And yes, I feel that way about my own professional move--though I made a less radical move between types of institutions than you did, so there aren't as many new opportunities. Still, there's enough to keep me invigorated for at least a few years. As I think I've written before, I'm prepared to be here forever, but ideally I'd like to at least be able to move again at some point, say in ten years, which I think is how a lot of my classmates are feeling.
At Cosimo's own college reunion, last year, someone commented that each of us is only about 5% unique, and the rest is cohort. I found that strangely comforting.
I'm so glad every time I see a post from you. Whatever form your writing takes, I hope you'll take your readers along for the ride!
This is why the tiny amount of research I'm able to do is nice -- it means I don't have to do the same thing forever. (I've diversified from Shakespeare a little, tiny bit; although I do want to finish my goddamn book.) My teaching is going to become boring eventually. There are only so many times you (well, I) can teach Dante without losing it. I kind of feel like that about Hamlet, too.
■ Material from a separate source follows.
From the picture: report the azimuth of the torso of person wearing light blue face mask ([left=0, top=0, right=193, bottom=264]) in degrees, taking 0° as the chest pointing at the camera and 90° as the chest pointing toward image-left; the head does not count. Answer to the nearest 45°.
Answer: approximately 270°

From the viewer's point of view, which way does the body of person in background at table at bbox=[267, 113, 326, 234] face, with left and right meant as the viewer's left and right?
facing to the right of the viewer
I think we're close to the same age, but I'm only now going up for tenure. Whatever happens with that, I'm pretty sure I'll feel "done" after that. One of my friends is younger than me, is full professor, and has won every award at her school. What else can she do? She's 39 and has accomplished everything. Sounds like burn out is coming...
I want to say Yes! Thank you! to all of this. (And like Heu Mihi, I'm really glad to know that the mental blip thing is normal.)